Las ventas minoristas en EE.UU. cayeron un 0,2% en julio, por debajo de lo esperado, que apuntaba a un estancamiento. No obstante, los economistas advierten contra una interpretación excesiva del descenso como señal de un debilitamiento en el consumo.
El retroceso se produce tras una revisión al alza del dato de junio, que pasó de un avance inicial del 0,2% a un 0,3%. Sin incluir el sector del automóvil, las ventas minoristas registraron un ligero descenso del 0,1% en julio, tras un aumento del 0,4% en junio. Estos datos, publicados por la Oficina del Censo de EE.UU., llegan en un momento en que la Reserva Federal evalúa el momento adecuado para ajustar los tipos de interés, en un contexto de señales mixtas sobre inflación y empleo.

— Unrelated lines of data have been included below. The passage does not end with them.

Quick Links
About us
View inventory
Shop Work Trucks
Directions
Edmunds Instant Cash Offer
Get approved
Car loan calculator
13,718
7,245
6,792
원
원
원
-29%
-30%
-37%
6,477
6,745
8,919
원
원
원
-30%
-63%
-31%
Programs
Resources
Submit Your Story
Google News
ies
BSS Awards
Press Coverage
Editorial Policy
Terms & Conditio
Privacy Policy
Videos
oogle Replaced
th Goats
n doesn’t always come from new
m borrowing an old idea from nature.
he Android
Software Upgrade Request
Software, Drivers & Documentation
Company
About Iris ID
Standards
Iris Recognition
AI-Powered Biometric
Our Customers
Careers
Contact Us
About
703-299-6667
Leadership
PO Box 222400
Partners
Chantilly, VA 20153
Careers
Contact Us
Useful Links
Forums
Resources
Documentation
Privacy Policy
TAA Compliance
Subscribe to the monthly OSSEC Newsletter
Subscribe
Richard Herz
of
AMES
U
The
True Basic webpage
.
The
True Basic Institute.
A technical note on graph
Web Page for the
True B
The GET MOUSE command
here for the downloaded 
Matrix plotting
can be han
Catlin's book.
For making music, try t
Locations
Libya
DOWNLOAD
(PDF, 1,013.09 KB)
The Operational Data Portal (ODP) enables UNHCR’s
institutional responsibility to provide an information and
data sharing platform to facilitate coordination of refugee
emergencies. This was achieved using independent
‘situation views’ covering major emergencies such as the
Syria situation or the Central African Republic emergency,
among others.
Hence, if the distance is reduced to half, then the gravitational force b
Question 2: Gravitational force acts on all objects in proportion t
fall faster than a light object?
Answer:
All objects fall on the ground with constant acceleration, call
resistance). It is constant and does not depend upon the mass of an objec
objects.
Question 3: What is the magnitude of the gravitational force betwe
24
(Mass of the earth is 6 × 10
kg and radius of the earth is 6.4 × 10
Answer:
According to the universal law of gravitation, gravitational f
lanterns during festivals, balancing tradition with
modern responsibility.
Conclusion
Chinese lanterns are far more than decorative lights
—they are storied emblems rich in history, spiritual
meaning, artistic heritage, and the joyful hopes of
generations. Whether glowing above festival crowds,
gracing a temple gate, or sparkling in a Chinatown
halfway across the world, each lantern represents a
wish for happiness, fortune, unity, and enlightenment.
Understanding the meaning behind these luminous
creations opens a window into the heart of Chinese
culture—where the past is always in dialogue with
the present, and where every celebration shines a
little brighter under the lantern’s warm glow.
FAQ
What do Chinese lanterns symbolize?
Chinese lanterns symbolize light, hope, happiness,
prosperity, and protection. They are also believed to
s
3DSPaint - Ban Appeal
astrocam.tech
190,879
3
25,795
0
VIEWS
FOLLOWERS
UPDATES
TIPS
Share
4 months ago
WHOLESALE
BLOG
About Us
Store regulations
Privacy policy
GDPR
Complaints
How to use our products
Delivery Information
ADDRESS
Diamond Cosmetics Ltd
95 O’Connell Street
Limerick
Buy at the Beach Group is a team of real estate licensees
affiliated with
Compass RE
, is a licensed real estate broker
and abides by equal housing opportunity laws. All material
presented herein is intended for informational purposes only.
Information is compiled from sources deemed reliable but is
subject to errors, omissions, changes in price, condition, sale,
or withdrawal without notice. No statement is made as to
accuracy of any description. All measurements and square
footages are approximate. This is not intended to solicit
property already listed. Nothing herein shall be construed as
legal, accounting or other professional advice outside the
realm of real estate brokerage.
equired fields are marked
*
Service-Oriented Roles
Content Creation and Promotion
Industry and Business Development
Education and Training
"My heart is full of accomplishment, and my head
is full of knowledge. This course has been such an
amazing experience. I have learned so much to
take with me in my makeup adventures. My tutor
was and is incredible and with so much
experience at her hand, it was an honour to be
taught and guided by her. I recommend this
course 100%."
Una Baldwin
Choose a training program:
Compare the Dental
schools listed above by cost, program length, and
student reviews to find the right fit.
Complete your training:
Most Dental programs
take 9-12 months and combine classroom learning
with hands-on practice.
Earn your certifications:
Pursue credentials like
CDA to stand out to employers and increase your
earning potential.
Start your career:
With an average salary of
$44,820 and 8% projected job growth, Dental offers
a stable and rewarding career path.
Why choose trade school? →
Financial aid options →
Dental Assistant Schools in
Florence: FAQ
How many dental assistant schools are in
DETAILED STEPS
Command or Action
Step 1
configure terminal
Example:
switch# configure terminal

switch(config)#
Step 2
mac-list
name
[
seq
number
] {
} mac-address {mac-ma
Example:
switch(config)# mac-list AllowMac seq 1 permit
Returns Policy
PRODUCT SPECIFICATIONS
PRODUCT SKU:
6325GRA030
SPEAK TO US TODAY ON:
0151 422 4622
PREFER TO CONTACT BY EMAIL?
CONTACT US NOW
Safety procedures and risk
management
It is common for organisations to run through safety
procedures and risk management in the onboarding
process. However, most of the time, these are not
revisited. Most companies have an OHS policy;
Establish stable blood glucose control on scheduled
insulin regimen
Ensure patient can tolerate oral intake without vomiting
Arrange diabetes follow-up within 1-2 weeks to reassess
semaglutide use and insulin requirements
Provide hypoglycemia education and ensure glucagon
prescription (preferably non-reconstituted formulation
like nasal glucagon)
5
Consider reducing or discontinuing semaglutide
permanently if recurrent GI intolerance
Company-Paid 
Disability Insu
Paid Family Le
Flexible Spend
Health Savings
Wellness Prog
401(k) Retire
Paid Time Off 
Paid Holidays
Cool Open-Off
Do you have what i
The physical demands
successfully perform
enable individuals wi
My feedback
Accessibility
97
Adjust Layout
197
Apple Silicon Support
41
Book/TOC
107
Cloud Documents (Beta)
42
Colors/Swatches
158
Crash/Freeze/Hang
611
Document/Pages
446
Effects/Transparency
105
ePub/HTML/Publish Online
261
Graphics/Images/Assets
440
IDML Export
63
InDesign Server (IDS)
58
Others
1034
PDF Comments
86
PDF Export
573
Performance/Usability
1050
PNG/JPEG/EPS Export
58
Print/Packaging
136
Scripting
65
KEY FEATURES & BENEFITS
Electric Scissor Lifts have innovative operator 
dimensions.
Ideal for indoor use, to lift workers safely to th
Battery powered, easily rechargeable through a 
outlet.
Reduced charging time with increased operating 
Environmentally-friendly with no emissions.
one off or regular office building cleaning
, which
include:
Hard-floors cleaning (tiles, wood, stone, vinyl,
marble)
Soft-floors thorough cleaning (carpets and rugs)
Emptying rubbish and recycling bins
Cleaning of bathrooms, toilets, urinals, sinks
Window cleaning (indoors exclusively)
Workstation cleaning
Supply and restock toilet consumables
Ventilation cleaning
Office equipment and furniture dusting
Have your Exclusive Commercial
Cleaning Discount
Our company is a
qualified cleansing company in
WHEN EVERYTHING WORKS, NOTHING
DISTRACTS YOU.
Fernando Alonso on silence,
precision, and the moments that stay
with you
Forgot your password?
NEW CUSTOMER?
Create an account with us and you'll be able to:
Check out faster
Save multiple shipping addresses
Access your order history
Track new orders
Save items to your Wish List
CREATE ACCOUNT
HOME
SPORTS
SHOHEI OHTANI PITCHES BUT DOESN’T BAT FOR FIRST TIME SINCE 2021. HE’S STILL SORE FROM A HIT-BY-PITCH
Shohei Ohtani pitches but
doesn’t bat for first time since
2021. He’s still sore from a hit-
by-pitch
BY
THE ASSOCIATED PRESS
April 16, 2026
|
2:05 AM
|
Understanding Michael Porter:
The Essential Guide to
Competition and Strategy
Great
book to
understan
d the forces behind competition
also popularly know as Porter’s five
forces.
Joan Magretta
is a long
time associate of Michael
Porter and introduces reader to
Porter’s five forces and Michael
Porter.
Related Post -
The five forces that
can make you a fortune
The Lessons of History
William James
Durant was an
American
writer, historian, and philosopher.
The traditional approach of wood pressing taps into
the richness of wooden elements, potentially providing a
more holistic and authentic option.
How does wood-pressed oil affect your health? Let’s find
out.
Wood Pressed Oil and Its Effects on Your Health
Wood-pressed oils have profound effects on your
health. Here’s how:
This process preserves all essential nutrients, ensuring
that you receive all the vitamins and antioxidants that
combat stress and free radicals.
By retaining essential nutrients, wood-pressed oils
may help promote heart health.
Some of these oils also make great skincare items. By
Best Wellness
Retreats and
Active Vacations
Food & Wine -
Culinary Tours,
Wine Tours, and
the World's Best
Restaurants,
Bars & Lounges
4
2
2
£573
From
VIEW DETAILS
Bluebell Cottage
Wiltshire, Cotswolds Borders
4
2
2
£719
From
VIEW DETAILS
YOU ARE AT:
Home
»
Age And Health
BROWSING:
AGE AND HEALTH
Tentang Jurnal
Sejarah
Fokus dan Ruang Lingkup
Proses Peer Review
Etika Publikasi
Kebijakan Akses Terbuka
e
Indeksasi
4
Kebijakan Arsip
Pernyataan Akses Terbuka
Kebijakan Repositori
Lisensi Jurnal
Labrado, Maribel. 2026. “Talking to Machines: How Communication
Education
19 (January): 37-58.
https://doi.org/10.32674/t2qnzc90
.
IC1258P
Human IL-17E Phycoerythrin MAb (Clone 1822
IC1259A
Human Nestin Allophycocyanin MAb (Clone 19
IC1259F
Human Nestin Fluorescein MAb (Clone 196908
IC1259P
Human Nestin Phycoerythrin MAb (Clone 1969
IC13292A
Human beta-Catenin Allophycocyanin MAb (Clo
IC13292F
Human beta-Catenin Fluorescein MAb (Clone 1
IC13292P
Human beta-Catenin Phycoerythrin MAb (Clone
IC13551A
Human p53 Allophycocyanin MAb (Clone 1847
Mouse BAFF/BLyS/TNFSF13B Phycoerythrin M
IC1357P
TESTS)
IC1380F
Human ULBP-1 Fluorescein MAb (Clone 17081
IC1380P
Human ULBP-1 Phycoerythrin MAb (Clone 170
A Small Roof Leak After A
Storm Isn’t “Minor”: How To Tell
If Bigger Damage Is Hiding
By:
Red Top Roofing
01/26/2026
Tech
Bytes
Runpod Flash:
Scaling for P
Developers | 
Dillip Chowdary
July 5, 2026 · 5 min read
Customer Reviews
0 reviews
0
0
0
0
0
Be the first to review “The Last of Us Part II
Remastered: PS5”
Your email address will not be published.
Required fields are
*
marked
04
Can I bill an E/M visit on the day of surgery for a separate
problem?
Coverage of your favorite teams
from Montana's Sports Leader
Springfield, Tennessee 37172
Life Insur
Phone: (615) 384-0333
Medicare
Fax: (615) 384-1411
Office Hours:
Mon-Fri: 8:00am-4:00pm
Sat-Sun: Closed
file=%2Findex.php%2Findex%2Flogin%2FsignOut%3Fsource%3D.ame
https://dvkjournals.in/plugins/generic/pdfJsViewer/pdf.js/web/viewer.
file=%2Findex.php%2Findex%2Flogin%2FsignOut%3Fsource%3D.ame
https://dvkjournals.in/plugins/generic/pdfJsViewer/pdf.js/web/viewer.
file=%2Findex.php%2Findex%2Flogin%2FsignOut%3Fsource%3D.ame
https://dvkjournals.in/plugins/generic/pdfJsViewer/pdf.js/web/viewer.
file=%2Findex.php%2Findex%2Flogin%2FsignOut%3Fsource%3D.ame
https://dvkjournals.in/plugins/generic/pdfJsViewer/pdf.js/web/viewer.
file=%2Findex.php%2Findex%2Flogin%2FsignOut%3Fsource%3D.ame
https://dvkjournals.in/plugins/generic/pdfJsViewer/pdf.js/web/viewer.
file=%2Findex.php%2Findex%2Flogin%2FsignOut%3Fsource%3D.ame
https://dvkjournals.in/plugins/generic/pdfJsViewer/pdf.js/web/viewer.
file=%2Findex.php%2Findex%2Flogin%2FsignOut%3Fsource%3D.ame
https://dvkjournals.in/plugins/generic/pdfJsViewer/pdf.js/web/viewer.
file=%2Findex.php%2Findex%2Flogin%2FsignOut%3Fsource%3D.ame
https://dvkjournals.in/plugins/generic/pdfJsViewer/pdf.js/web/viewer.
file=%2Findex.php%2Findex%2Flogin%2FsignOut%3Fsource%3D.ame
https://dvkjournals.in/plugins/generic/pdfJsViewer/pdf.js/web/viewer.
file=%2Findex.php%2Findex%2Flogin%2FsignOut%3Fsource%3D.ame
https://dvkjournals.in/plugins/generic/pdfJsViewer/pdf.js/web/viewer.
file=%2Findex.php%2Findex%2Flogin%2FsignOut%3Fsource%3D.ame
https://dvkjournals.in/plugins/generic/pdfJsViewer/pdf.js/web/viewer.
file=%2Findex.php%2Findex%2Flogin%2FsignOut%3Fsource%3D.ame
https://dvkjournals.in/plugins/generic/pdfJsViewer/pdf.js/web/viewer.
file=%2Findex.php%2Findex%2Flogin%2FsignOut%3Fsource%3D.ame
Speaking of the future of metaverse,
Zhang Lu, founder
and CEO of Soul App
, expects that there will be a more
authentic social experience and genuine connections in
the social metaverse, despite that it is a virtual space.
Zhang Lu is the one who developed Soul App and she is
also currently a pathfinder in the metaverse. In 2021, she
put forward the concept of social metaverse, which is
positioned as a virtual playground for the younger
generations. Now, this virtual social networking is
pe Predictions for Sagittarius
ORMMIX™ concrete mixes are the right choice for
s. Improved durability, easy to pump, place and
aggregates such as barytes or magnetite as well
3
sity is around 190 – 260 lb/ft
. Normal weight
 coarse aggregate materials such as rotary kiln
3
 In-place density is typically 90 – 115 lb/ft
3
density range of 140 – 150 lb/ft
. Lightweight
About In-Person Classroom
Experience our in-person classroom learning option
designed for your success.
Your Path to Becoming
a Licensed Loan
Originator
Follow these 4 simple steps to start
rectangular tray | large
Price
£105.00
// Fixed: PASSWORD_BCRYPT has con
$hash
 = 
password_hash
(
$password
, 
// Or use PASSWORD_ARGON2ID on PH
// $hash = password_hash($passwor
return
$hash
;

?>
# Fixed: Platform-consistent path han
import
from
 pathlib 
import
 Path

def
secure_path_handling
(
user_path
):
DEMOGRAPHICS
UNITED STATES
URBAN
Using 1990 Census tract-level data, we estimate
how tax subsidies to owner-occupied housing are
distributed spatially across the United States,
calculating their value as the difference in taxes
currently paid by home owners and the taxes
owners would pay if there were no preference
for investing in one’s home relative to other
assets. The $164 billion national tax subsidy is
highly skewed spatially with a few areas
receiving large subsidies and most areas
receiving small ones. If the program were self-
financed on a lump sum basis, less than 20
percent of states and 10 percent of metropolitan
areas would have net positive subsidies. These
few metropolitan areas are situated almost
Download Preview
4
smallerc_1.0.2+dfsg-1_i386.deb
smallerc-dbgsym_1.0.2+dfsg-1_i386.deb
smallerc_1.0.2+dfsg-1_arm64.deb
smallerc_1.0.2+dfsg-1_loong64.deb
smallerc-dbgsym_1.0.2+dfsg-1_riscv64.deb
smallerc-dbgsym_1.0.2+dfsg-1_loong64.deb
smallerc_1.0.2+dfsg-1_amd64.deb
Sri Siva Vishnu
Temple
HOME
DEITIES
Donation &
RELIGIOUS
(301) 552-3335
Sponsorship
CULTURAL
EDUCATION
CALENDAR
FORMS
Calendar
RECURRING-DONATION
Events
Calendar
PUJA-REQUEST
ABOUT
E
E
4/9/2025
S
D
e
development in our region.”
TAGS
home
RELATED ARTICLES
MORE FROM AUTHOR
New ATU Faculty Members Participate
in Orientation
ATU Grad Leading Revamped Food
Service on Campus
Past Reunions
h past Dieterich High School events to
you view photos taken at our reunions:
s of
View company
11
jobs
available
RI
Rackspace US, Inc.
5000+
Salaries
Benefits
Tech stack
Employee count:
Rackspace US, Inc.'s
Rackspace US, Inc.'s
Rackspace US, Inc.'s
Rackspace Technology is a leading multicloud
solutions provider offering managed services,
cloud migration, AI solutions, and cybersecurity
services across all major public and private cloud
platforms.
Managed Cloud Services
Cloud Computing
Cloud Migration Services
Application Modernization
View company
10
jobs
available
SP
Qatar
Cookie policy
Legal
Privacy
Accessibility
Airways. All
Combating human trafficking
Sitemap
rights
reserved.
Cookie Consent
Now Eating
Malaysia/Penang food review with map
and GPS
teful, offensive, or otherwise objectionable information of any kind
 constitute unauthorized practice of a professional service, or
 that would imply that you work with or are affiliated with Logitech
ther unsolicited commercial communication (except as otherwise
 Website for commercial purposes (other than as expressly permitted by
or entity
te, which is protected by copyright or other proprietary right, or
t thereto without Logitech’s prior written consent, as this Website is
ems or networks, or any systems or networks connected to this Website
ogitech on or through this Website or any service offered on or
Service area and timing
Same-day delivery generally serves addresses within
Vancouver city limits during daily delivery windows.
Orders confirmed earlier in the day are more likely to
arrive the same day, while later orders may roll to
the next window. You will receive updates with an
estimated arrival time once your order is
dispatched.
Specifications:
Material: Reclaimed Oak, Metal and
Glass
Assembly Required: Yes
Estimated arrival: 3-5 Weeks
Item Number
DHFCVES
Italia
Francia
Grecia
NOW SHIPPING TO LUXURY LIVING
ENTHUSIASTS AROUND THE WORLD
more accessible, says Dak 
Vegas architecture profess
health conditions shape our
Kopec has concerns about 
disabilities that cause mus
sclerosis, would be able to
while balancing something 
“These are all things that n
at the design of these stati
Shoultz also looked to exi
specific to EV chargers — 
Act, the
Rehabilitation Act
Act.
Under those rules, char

Los analistas atribuyen el descenso de julio a ajustes estacionales y a cambios en los patrones de gasto de los consumidores, especialmente en categorías discrecionales como ropa y electrónica. "El dato decepcionante de julio responde más a ruido estadístico que a una tendencia", declaró un economista senior de un gran banco. "Los consumidores siguen gastando, pero con mayor selectividad".
Algunos sectores mostraron resistencia. Las ventas en comercios no presenciales, que incluyen el comercio electrónico, avanzaron un 0,5% en julio, mientras que las tiendas de materiales de construcción y equipamiento de jardinería registraron un alza del 0,4%. Por el contrario, las ventas en gasolineras cayeron un 1,4%, en línea con la bajada de los precios del combustible. Los establecimientos de servicios de comida y bebida, un indicador del gasto discrecional en ocio, subieron un 0,2%.
El contexto económico general sigue siendo favorable para el consumo. El mercado laboral muestra resiliencia, con una tasa de desempleo cercana a mínimos históricos y un crecimiento salarial estable. Sin embargo, los elevados costes de financiación y las preocupaciones persistentes por la inflación siguen lastrando el gasto discrecional.
Los inversores observan con atención los datos minoristas como termómetro de la salud económica, especialmente ante la próxima decisión de política monetaria de la Fed. Aunque las cifras de julio puedan moderar el optimismo a corto plazo, no apuntan aún a un retroceso sistémico en el comportamiento del consumidor.